22-Hayır !

606 35 13
                                    

Öncelikle merhabaaalarrrr döndüm. Bazı yerleri yazarken çok tıkandım. Yazamıyorum aklıma hiç birşey gelmiyor. Sanki ilham perilerim yok olmuş gibi hissediyorum.

Demek istediğim bir kaç şey var . Bana gelen mesajlar çok  hoşuma gitti ayrı ayrı teşekkür etmek istedim. Profesyönel bir yazar mıyım ? Hayır ama öyle hissettiren herkesi kocamn öpüyorum tekrar tekrar teşekkür ediyorum.
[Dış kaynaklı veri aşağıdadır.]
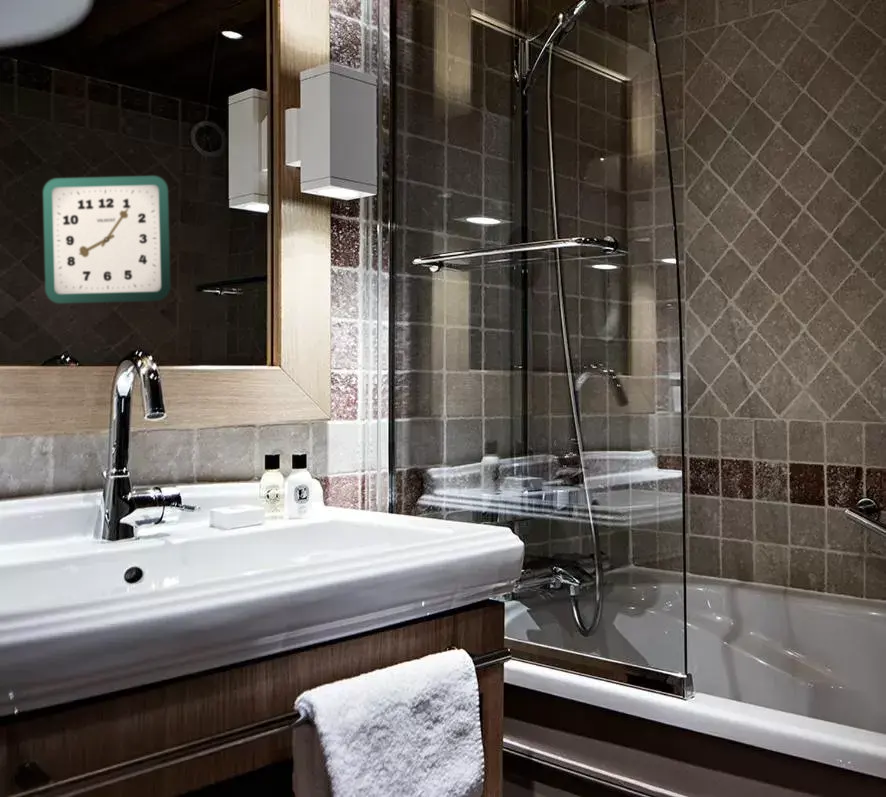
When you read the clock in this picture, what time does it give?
8:06
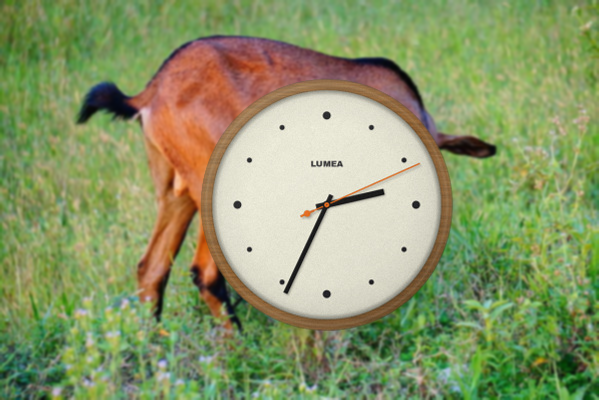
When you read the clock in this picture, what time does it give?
2:34:11
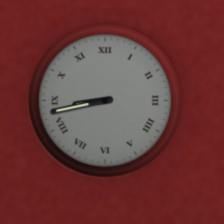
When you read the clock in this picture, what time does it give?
8:43
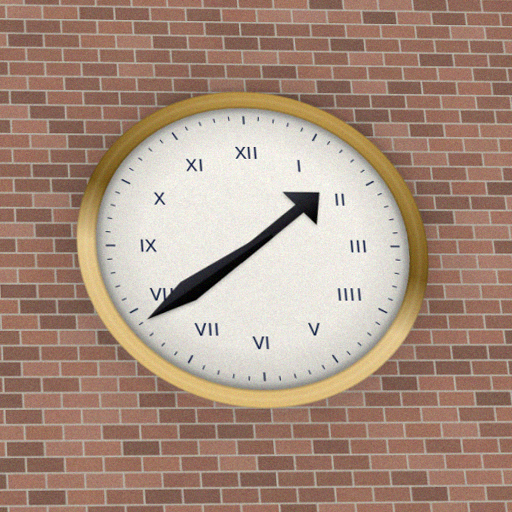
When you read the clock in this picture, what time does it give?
1:39
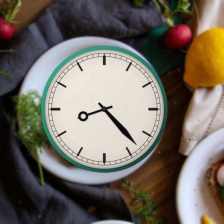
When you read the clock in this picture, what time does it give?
8:23
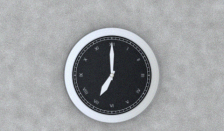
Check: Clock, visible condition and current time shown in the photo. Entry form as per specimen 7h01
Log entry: 7h00
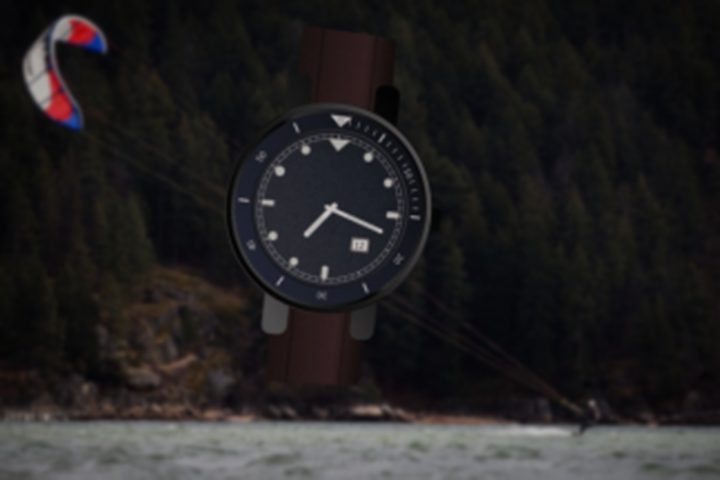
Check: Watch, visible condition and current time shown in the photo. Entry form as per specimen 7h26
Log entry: 7h18
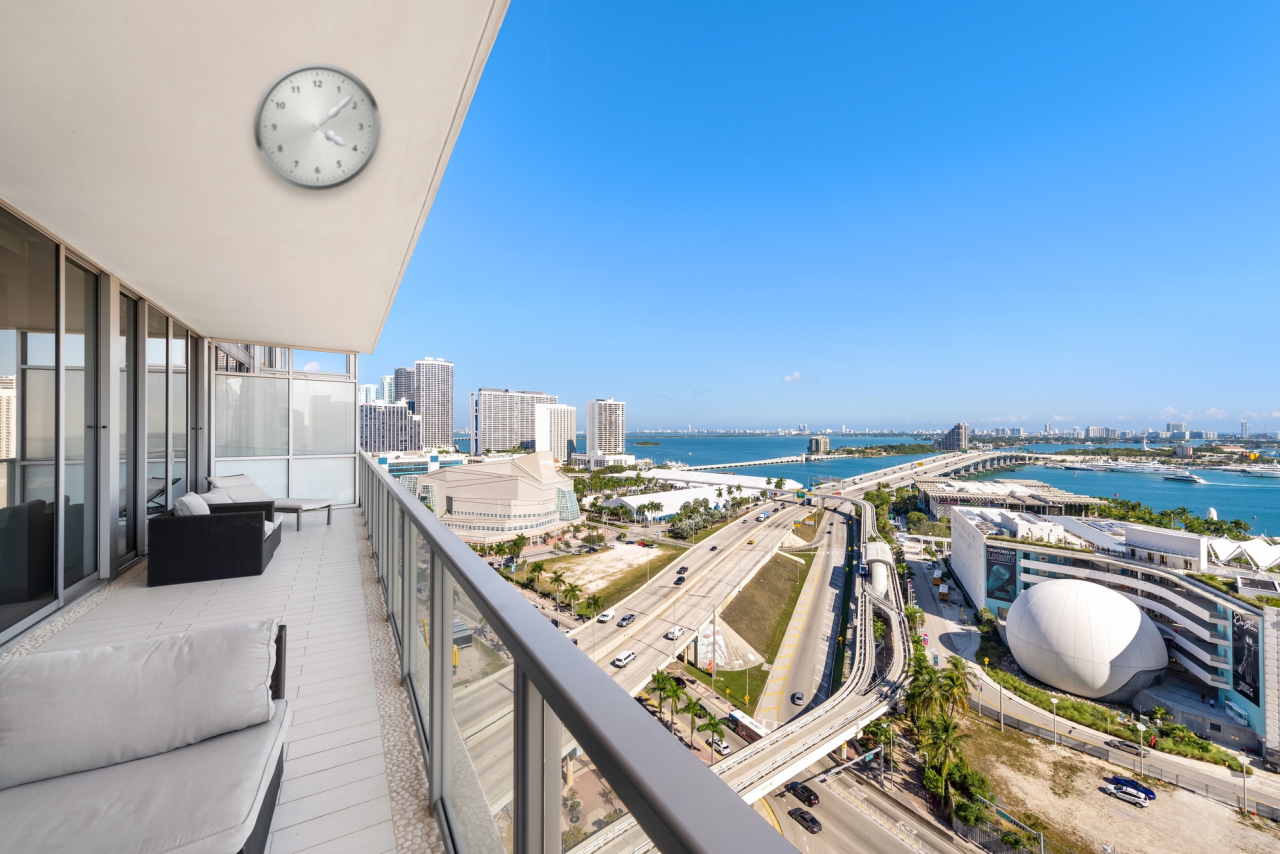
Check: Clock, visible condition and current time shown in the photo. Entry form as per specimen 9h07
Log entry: 4h08
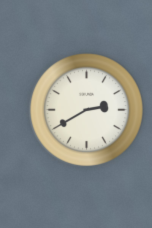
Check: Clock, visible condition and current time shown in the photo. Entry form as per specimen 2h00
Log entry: 2h40
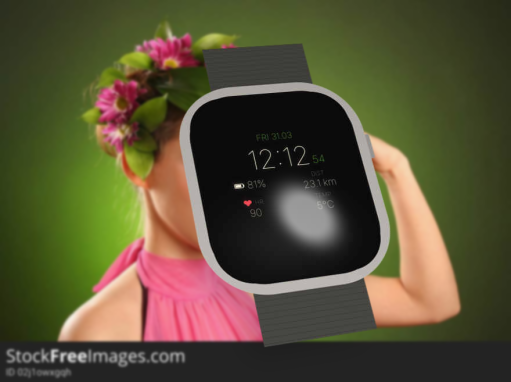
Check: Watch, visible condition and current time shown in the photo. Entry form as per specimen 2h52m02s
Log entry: 12h12m54s
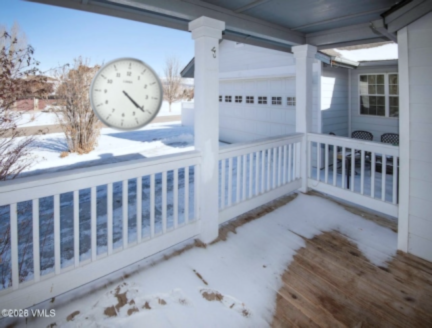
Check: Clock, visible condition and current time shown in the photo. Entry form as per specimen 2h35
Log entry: 4h21
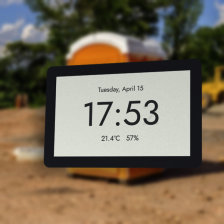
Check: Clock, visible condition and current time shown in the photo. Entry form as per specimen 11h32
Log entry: 17h53
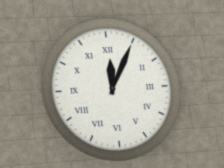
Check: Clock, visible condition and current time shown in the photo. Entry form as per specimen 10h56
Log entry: 12h05
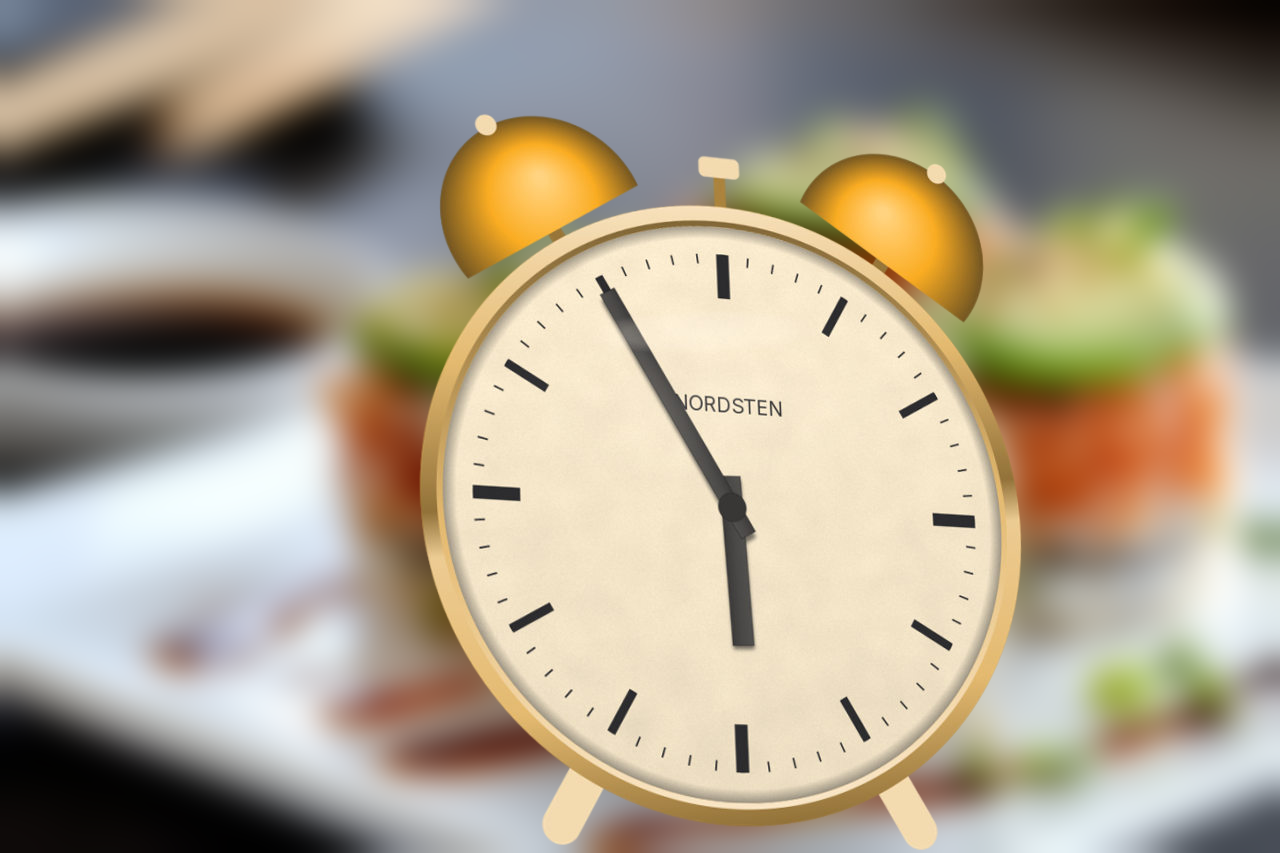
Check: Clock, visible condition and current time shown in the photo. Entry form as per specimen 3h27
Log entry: 5h55
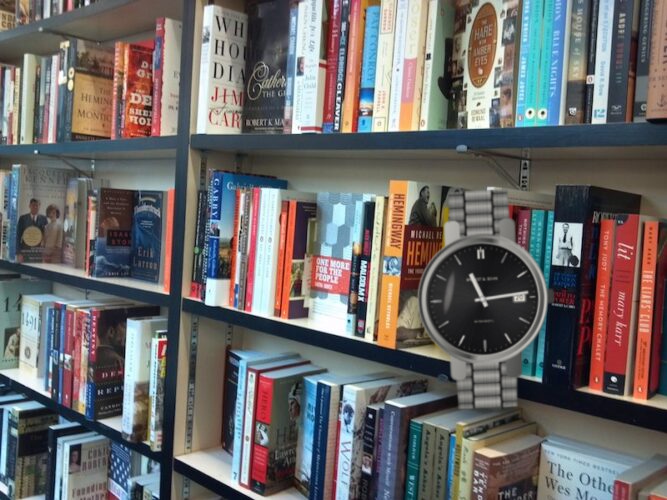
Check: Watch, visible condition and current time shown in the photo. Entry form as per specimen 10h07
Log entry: 11h14
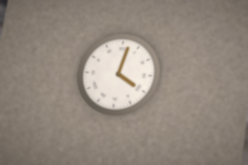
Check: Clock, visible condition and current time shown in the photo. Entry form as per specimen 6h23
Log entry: 4h02
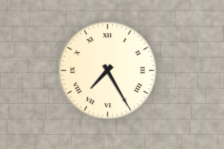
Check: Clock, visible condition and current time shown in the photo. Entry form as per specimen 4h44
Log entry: 7h25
Bölüm sonunda size büyük bir süprizim olacak. İpucu vermiyorum diğer bölük hazır bir hafta içinde o da yayınlanacak ben iki hafta buralarda olmayacağım yazın hiç tatil yapamadım ve okullar açılmadan bir tatil yapmak istiyorum.

Neyse bölüm yorumlarına bakınca gülümsüyorum. Çok yorum yazan olmadada merakla yeni bölüm beklndiğini görünce cidden mutlu oluyorum denebilir. Diğer bölüm hazır demiştim. Yazarken sanki hayatımın en zor şeyini yapıyormuş gibi hissettim yazamıyorum ve bu bölümde dahil hiç içime sinmedi beğnmezseniz kusuruma bakmayın

Kafam çok dolu ve bir türlü toparlayamadım ama ilk bölümden beri bıkmadan usanmadan okuyan sevgili arkadaşlarım sizlere teşekkür ederim.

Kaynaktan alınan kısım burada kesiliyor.